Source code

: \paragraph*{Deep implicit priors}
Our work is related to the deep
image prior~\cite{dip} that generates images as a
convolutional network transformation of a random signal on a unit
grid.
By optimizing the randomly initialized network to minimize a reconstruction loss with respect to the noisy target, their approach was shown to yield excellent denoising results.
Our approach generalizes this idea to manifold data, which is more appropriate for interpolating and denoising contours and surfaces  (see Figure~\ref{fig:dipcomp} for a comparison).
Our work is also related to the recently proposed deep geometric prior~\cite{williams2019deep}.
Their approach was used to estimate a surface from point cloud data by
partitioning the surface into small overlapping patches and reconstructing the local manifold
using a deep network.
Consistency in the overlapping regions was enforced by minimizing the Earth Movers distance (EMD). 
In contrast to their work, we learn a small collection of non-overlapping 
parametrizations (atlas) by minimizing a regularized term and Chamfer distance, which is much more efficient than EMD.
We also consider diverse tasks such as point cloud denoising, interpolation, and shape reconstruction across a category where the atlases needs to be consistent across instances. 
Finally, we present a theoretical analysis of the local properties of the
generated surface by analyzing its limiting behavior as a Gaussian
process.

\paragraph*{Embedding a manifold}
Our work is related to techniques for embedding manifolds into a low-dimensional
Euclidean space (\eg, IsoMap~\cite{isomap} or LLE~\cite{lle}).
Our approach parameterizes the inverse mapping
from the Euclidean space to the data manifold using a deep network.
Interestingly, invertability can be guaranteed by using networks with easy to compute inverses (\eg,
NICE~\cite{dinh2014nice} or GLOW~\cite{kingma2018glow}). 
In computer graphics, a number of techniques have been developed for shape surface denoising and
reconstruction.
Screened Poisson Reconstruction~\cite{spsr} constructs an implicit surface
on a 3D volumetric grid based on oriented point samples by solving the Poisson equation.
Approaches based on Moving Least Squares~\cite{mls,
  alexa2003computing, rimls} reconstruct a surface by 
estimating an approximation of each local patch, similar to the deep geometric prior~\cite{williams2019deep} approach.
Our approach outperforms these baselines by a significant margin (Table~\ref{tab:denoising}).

━━━━━━━━

**Exercise instructions**:
The expected output is exactly the lines of the listing above between the line holding "Our work is related to the deep" and the line holding "Our work is also", inclusive.

**Exercise result**:
Our work is related to the deep
image prior~\cite{dip} that generates images as a
convolutional network transformation of a random signal on a unit
grid.
By optimizing the randomly initialized network to minimize a reconstruction loss with respect to the noisy target, their approach was shown to yield excellent denoising results.
Our approach generalizes this idea to manifold data, which is more appropriate for interpolating and denoising contours and surfaces  (see Figure~\ref{fig:dipcomp} for a comparison).
Our work is also related to the recently proposed deep geometric prior~\cite{williams2019deep}.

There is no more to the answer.